> **Required action**:
Reproduce the listing verbatim through the line with "A - Companies need increased IT staff.".

> **Record extracts**:
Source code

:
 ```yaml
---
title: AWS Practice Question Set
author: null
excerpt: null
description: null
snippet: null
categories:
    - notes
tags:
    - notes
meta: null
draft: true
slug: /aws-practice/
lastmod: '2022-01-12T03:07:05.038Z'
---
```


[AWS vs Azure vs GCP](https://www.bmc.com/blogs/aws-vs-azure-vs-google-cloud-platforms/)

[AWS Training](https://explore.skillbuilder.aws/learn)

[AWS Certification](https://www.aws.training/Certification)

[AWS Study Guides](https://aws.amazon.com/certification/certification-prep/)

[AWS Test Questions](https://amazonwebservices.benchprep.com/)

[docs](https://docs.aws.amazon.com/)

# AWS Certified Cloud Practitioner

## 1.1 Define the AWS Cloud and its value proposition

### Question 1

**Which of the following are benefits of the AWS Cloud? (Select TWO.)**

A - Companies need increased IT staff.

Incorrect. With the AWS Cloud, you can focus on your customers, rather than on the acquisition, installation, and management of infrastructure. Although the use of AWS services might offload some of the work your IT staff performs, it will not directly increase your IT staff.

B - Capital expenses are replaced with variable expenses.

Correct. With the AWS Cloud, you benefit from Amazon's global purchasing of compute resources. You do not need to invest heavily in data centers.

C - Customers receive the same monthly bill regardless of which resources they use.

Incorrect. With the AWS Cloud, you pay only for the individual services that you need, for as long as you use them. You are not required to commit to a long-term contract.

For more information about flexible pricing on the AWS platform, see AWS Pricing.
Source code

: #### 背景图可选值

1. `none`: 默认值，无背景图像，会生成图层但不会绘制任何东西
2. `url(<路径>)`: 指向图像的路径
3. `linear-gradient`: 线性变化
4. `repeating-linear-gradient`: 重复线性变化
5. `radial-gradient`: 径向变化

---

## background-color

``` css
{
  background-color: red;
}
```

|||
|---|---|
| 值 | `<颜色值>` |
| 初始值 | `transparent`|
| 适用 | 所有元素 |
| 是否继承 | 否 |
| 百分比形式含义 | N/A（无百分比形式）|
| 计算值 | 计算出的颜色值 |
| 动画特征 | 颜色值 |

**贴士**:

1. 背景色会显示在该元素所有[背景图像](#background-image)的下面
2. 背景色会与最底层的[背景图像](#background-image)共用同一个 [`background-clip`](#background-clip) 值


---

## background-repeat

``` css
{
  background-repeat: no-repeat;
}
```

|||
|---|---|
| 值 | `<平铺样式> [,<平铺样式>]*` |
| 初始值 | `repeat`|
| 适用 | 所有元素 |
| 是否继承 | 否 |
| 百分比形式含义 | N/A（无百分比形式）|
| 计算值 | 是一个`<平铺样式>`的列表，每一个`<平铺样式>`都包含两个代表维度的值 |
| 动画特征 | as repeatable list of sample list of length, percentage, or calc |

> **Solution below**:
Source code

:
 ```yaml
---
title: AWS Practice Question Set
author: null
excerpt: null
description: null
snippet: null
categories:
    - notes
tags:
    - notes
meta: null
draft: true
slug: /aws-practice/
lastmod: '2022-01-12T03:07:05.038Z'
---
```


[AWS vs Azure vs GCP](https://www.bmc.com/blogs/aws-vs-azure-vs-google-cloud-platforms/)

[AWS Training](https://explore.skillbuilder.aws/learn)

[AWS Certification](https://www.aws.training/Certification)

[AWS Study Guides](https://aws.amazon.com/certification/certification-prep/)

[AWS Test Questions](https://amazonwebservices.benchprep.com/)

[docs](https://docs.aws.amazon.com/)

# AWS Certified Cloud Practitioner

## 1.1 Define the AWS Cloud and its value proposition

### Question 1

**Which of the following are benefits of the AWS Cloud? (Select TWO.)**

A - Companies need increased IT staff.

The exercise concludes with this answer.